━━ Page extract ━━

Added by Acts 1993, 73rd Leg., ch. 244, Sec. 1, eff. Jan. 1, 1994. Amended by: Acts 2013, 83rd Leg., R.S., Ch. 678 (H.B. 2075), Sec. 4, eff. September 1, 2013.

Sec. 82.113. ASSOCIATION'S LIEN FOR ASSESSMENTS.

  1. An assessment levied by the association against a unit or unit owner is a personal obligation of the unit owner and is secured by a continuing lien on the unit and on rents and insurance proceeds received by the unit owner and relating to the owner's unit. In this section, "assessments" means regular and special assessments, dues, fees, charges, interest, late fees, fines, collection costs, attorney's fees, and any other amount due to the association by the unit owner or levied against the unit by the association, all of which are enforceable as assessments under this section unless the declaration provides otherwise.

━━━
━━ Excerpted data ━━

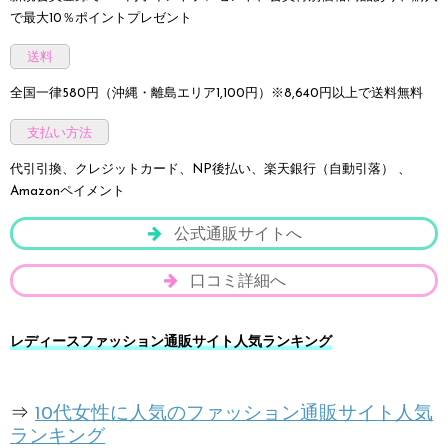
で最大10％ポイントプレゼント
送料
全国一律580円（沖縄・離島エリア1,100円）※8,640円以上で送料無料
支払い方法
代引引換、クレジットカード、NP後払い、楽天銀行（自動引落） 、
Amazonペイメント
公式通販サイトへ
口コミ詳細へ
レディースファッション通販サイト人気ランキング
⇒
10代女性に人気のファッション通販サイト人気
ランキング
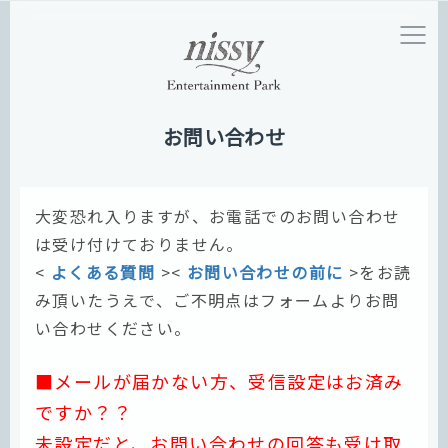
お問い合わせ
大変恐れ入りますが、お電話でのお問い合わせ
は受け付けておりません。
<
よくある質問
><
お問い合わせの前に
>をお読
み頂いたうえで、ご不明点はフォームよりお問
い合わせください。
■メールが届かない方、受信設定はお済み
ですか？？
未設定だと、お問い合わせの回答も受け取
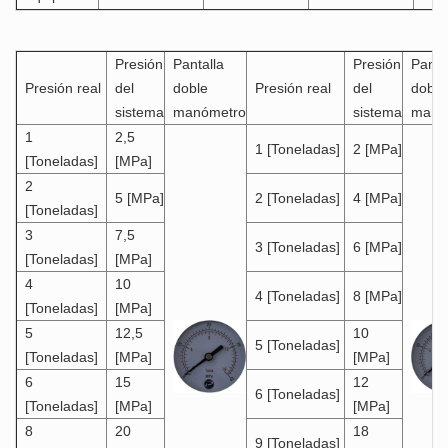
Presión
Pantalla
Presión
Panta
Presión real
del
doble
Presión real
del
doble
sistema
manómetro
sistema
manó
1
2,5
1 [Toneladas]
2 [MPa]
[Toneladas]
[MPa]
2
5 [MPa]
2 [Toneladas]
4 [MPa]
[Toneladas]
3
7,5
3 [Toneladas]
6 [MPa]
[Toneladas]
[
MPa]
4
10
4 [Toneladas]
8 [MPa]
[Toneladas]
[MPa]
5
12,5
10
5 [Toneladas]
[Toneladas]
[MPa]
[MPa]
6
15
12
6 [Toneladas]
[Toneladas]
[MPa]
[MPa]
8
20
18
9 [Toneladas]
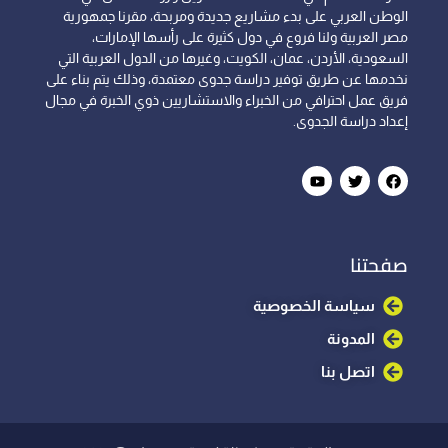
الوطن العربي على بدء مشاريع جديدة ومربحة، مقرنا جمهورية
مصر العربية ولنا فروع في دول كثيرة على رأسها الإمارات،
السعودية، الأردن، عمان، الكويت، وغيرها من الدول العربية التي
نخدمها عن طريق توفير دراسة جدوى معتمدة، وذلك يتم بناء على
فريق عمل احترافي من الخبراء والاستشاريين ذوي الخبرة في مجال
إعداد دراسة الجدوى.
صفحتنا
سياسة الخصوصية
المدونة
اتصل بنا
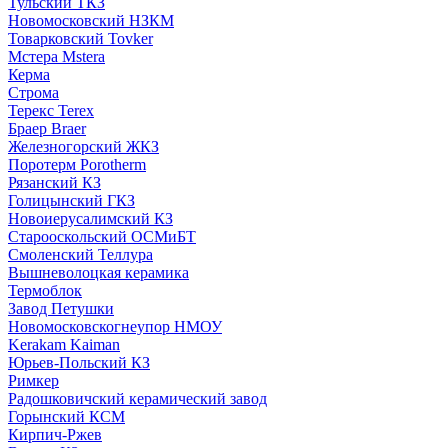
Тульский ТКЗ
Новомосковский НЗКМ
Товарковский Tovker
Мстера Mstera
Керма
Строма
Терекс Terex
Браер Braer
Железногорский ЖКЗ
Поротерм Porotherm
Рязанский КЗ
Голицынский ГКЗ
Новоиерусалимский КЗ
Старооскольский ОСМиБТ
Смоленский Теллура
Вышневолоцкая керамика
Термоблок
Завод Петушки
Новомосковскогнеупор НМОУ
Kerakam Kaiman
Юрьев-Польский КЗ
Римкер
Радошковичский керамический завод
Горынский КСМ
Кирпич-Ржев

━━━

**To do**
A. Arrange the Recorded data rows, from the start of those rows through the line holding "9 [Toneladas]" inclusive, as a Markdown table with the columns Line No. and Row Text, numbering each line and leaving out blank lines and the pictures.
B. Pick up the statute section on the association's lien for assessments from where it stops, and keep writing it.

**Solved tasks**
A.
| Line No. | Row Text |
|---|---|
| 1 | で最大10％ポイントプレゼント |
| 2 | 送料 |
| 3 | 全国一律580円（沖縄・離島エリア1,100円）※8,640円以上で送料無料 |
| 4 | 支払い方法 |
| 5 | 代引引換、クレジットカード、NP後払い、楽天銀行（自動引落） 、 |
| 6 | Amazonペイメント |
| 7 | 公式通販サイトへ |
| 8 | 口コミ詳細へ |
| 9 | レディースファッション通販サイト人気ランキング |
| 10 | ⇒ |
| 11 | 10代女性に人気のファッション通販サイト人気 |
| 12 | ランキング |
| 13 | お問い合わせ |
| 14 | 大変恐れ入りますが、お電話でのお問い合わせ |
| 15 | は受け付けておりません。 |
| 16 | < |
| 17 | よくある質問 |
| 18 | >< |
| 19 | お問い合わせの前に |
| 20 | >をお読 |
| 21 | み頂いたうえで、ご不明点はフォームよりお問 |
| 22 | い合わせください。 |
| 23 | ■メールが届かない方、受信設定はお済み |
| 24 | ですか？？ |
| 25 | 未設定だと、お問い合わせの回答も受け取 |
| 26 | Presión |
| 27 | Pantalla |
| 28 | Presión |
| 29 | Panta |
| 30 | Presión real |
| 31 | del |
| 32 | doble |
| 33 | Presión real |
| 34 | del |
| 35 | doble |
| 36 | sistema |
| 37 | manómetro |
| 38 | sistema |
| 39 | manó |
| 40 | 1 |
| 41 | 2,5 |
| 42 | 1 [Toneladas] |
| 43 | 2 [MPa] |
| 44 | [Toneladas] |
| 45 | [MPa] |
| 46 | 2 |
| 47 | 5 [MPa] |
| 48 | 2 [Toneladas] |
| 49 | 4 [MPa] |
| 50 | [Toneladas] |
| 51 | 3 |
| 52 | 7,5 |
| 53 | 3 [Toneladas] |
| 54 | 6 [MPa] |
| 55 | [Toneladas] |
| 56 | [ |
| 57 | MPa] |
| 58 | 4 |
| 59 | 10 |
| 60 | 4 [Toneladas] |
| 61 | 8 [MPa] |
| 62 | [Toneladas] |
| 63 | [MPa] |
| 64 | 5 |
| 65 | 12,5 |
| 66 | 10 |
| 67 | 5 [Toneladas] |
| 68 | [Toneladas] |
| 69 | [MPa] |
| 70 | [MPa] |
| 71 | 6 |
| 72 | 15 |
| 73 | 12 |
| 74 | 6 [Toneladas] |
| 75 | [Toneladas] |
| 76 | [MPa] |
| 77 | [MPa] |
| 78 | 8 |
| 79 | 20 |
| 80 | 18 |
| 81 | 9 [Toneladas] |

B.
  2. The association's lien for assessments has priority over any other lien except:
    1. a lien for real property taxes and other governmental assessments or charges against the unit unless otherwise provided by Section 32.05, Tax Code;
    2. a lien or encumbrance recorded before the declaration is recorded;
    3. a first vendor's lien or first deed of trust lien recorded before the date on which the assessment sought to be enforced becomes delinquent under the declaration, bylaws, or rules; and
    4. unless the declaration provides otherwise, a lien for construction of improvements to the unit or an assignment of the right to insurance proceeds on the unit if the lien or assignment is recorded or duly perfected before the date on which the assessment sought to be enforced becomes delinquent under the declaration, bylaws, or rules.
  3. The association's lien for assessments is created by recordation of the declaration, which constitutes record notice and perfection of the lien. Unless the declaration provides otherwise, no other recordation of a lien or notice of lien is required.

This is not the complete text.